Court Win For Innovative Drug Cost Control Program In Maine


Medicare is a federal program providing medical care to millions of seniors and disabled individuals. Although beneficiaries may pay some portion of their own care costs those contributions are in most cases modest. By any reckoning, however, there are two important medical needs not covered by the Medicare program—long term nursing care costs and prescription drugs. While about half of the national cost of long term care ends up being paid by other government programs (primarily Medicaid, a federal/state program for the poor), prescription drugs are paid for by individual Medicare recipients in most cases.

With medication taking a more central role in medical care, and in the face of rapidly rising drug costs, advocates and governments seek to make drugs affordable to individuals without forcing them to qualify for Medicaid coverage. One innovative approach was adopted by the State of Maine last year, and the State was promptly sued by representatives of the drug industry.

Maine’s approach was to establish a state-sponsored group purchasing plan. The “Maine Rx Program” would create a state fund from rebates collected from participating drug companies, allowing Maine residents to effectively wield the same group purchasing power enjoyed by Medicaid programs, HMOs and other large, organized groups.

Any drug company which declined to participate in the Maine Rx Program would be publicly identified, and could presumably expect to see its sales shrink. More powerfully, uncooperative drug companies would have their products removed from the list of drugs which are automatically approved for use in Maine’s Medicaid program.

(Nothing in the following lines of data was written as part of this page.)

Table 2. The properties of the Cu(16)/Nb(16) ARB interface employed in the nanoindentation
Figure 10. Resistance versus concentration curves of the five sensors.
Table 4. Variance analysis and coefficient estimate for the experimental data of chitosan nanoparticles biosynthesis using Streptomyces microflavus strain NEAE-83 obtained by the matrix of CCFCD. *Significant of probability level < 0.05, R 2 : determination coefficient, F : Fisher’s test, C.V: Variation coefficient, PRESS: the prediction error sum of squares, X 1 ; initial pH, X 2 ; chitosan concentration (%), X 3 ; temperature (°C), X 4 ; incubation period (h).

The Pharmaceutical Research and Manufacturers of America, an industry group, sued to enjoin Maine from implementing its new program. Federal Judge Brock Hornby granted the injunction, and the State appealed to the First Circuit Court of Appeals in Boston.

The drug industry argued that the federal Medicaid program preempts Maine or any other state from adopting its own drug plan that includes Medicaid penalties for noncompliance. Not so, ruled the appellate judges: “We perceive no conflict between the Maine Act and Medicaid’s structure and purpose.”

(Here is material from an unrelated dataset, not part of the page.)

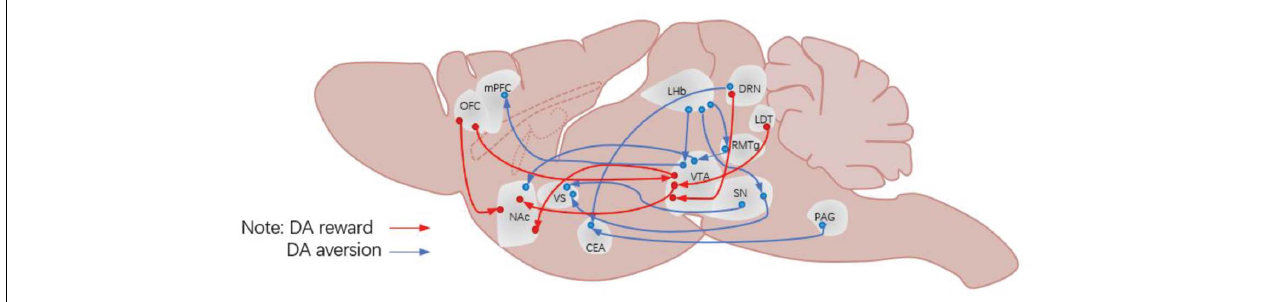
FIGURE 1 | Neural circuits for DA projection. DA, dopamine; OFC, orbitofrontal cortex; mPFC, medial prefrontal cortex; NAc, nucleus accumbens; LHb, lateral habenula; VS, ventral striatum; CEA, central amygdala; VTA, ventral tegmental area; SN, substantia nigra pars compacta; RMTg, rostromedial tegmental nucleus; DRN, dorsal raphe nucleus; PAG, periaqueductal gray matter; LDT, laterodorsal tegmental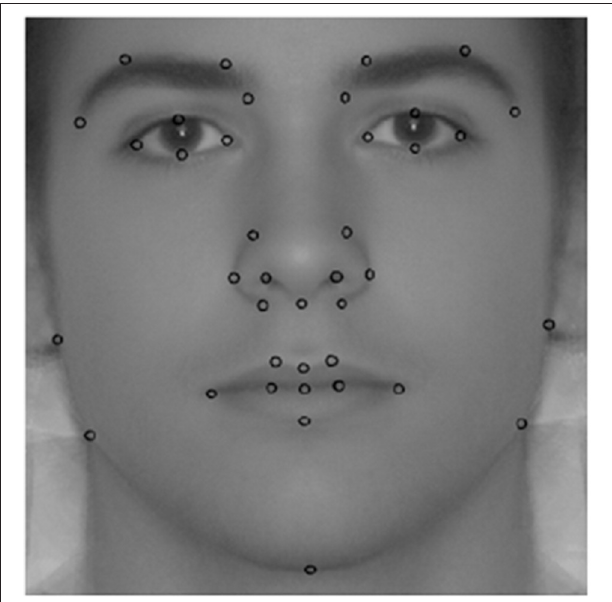
FIGURE 2 | Facial landmarks used to compute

The drug industry also argued that the Maine Rx Program is an impermissible attempt by Maine to control companies located outside its own borders. Once again the Court of Appeals disagreed, saying that the program does not “regulate” the drug companies’ interstate commerce, and that the effect on the drug industry is not excessive in relation to the benefits sought to be obtained. Pharmaceutical Research and Manufacturers of America v. Concannon, May 16, 2001

The Court of Appeals permitted Maine’s experimental program for controlling drug prices to go forward. It remains to be seen whether the Maine Rx Program will actually be effective at controlling prices.